Haval one-tonne pick-up on the cards

Ute muster: Haval’s parent company Great Wall Motors is working on a one-tonne pick-up with a hybrid powertrain option to take the fight to the likes of the Ford Ranger and Toyota HiLux in 2020.

HiLux-baiting ute coming from Chinese Haval with petrol, diesel, hybrid options

29 Jan 2018

HAVAL is plotting a rival for the Australian market-leading Toyota HiLux and Ford Ranger with its own Chinese-made one-tonne ute that will be offered with petrol, diesel and hybrid powertrains from 2020.

Revealing plans to local journalists, Haval Motors Australia public relations and product specialist Andew Ellis said the company aims for the new, unnamed pick-up to be offered with a three-tonne towing capacity, eight-speed automatic transmission and a range of engine options including at least one electrified option.

Mr Ellis said the pick-up will be due at the turn of the next decade and would be offered worldwide as Haval’s parent company Great Wall Motors looks to meet growing global demand of one-tonne utes.

“In 2020, (we will release) an all-new ute,” he said. “This will be a global truck.

“This is what the market is demanding and they (Great Wall Motors) are responding to that.

While Great Wall has usually been the brand most-associated with light-commercial vehicles in the past, Mr Ellis revealed that there is still a debate on whether the new ute would be badged as a Haval to sit alongside the likes of the H2, H6 and H9, or whether it will sit next to the Great Wall Steed on showroom floors.

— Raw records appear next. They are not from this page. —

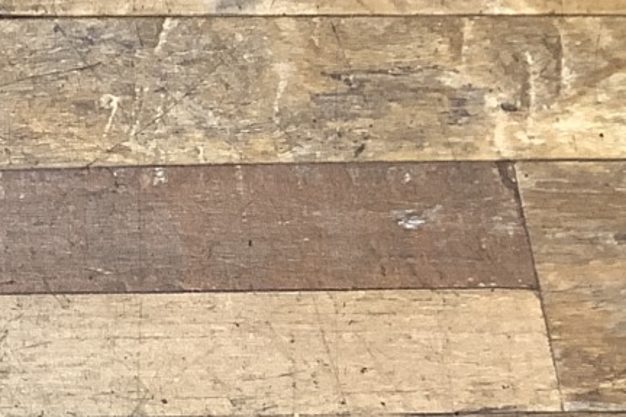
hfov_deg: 14.7
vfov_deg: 10.7
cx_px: -471
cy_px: 664
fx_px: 2139
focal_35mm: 123
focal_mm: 3.3
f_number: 2.4
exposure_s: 1/50
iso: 125
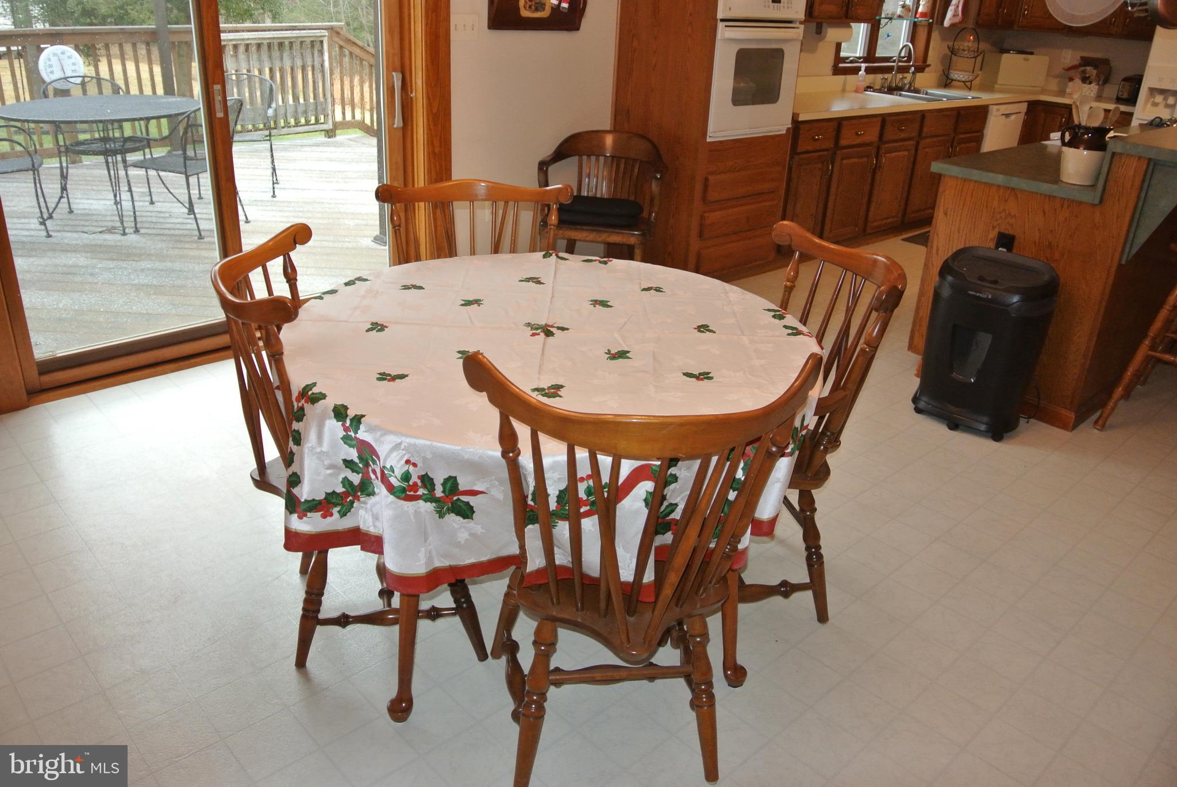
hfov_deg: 67.3
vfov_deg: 48.0
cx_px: 588
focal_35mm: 27
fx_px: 884
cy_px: 394
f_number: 3.5
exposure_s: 1/60
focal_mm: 10
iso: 500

“Great Wall is now almost the umbrella company with these three brands (Haval, Wey, upcoming low-emissions Ora) underneath, we see no reason why we couldn’t call this a Haval, but that’s definitely a topic of discussion,” he said.

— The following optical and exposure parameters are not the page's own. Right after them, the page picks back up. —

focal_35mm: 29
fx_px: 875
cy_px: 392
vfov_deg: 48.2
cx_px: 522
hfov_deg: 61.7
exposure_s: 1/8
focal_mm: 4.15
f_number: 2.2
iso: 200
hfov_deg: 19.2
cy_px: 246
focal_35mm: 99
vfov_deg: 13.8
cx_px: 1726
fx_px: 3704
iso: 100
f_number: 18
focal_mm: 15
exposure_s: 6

The shift to a more mainstream, lifestyle-oriented ute as opposed to the utilitarian philosophy of Great Wall’s current pick-up, the Steed, is a direct reaction to the influx and popularity of big-name pick-ups into China, according to Mr Ellis.

“This has been really good news for us, what’s happened in China over the last 12 months,” he said. “Previously, it used to be (that) diesels were a no-go zone in the city centre, you weren’t allowed to drive diesel ute anywhere in the city centres.

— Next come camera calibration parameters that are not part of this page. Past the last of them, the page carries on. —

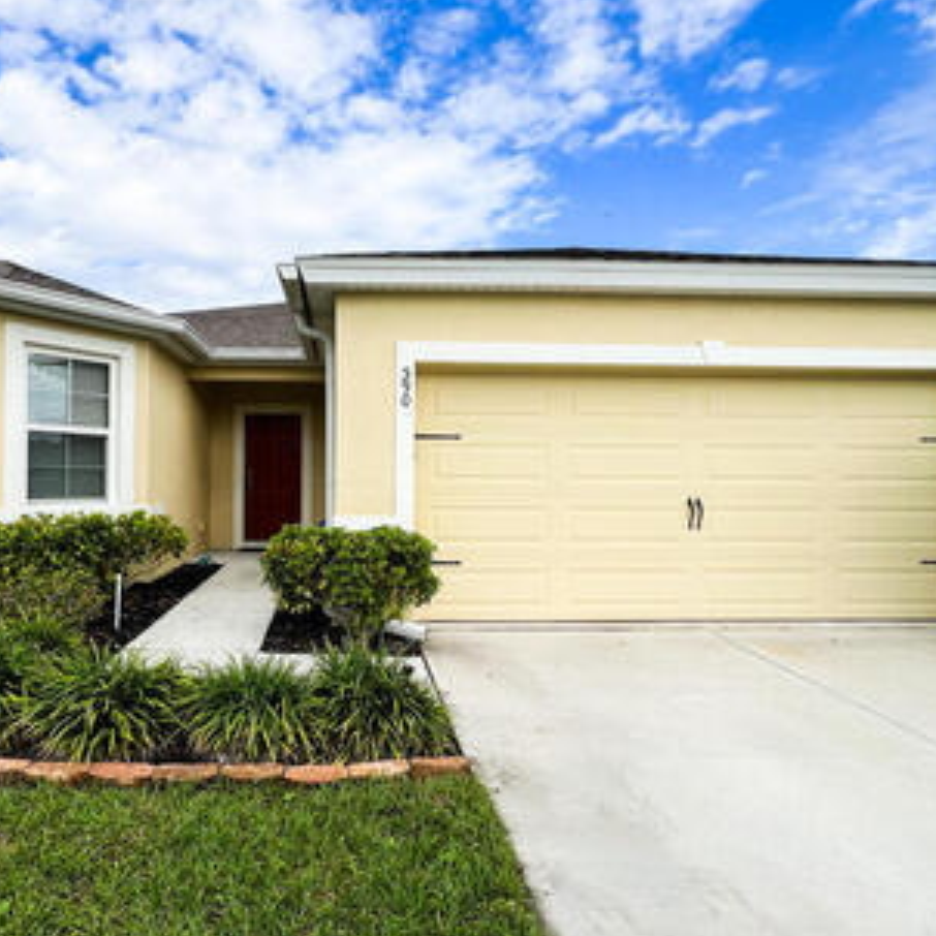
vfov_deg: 77.7
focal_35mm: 19
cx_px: 363
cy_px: 476
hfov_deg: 76.6
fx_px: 581
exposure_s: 1/1531
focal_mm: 1.57
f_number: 1.8
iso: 32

“That’s all changed simply because of the ongoing development of the country and they’re seeing stuff like the (Ford) F-150 and (Chevrolet) Silverados and they want those trucks, so they’re coming in and they’re selling.”

Haval’s push into the light-commercial pick-up market will be sized to compete directly against the Ford Ranger and Toyota HiLux, said Mr Ellis, and that Australian input into the project will be vital given the local market’s healthy appetite for one-tonne utes.

“We’re actually a source of a fair bit of information on that because of the popularity of those vehicles here,” he said. “So you’re looking at (Ford) Ranger, (Toyota) HiLux, (Volkswagen) Amarok –using those as a basis.”

Although petrol, hybrid and diesel powertrains are promised to be in the mix, it is still too early to predict which powertrains could be on offer.

Haval’s recently updated H9 large SUV is motivated by a 180kW/350Nm 2.0-litre turbo-petrol motor, but sister brand Great Wall also employs a 110kW/310Nm oil-burning powerplant with the same displacement.

Great Wall Motors’ Wey luxury brand also ushered in the group’s first production hybrid engine in the form of the P8 SUV powered by a 2.0-litre petrol engine matched to two electric motors to deliver a combined output of 250kW/520Nm.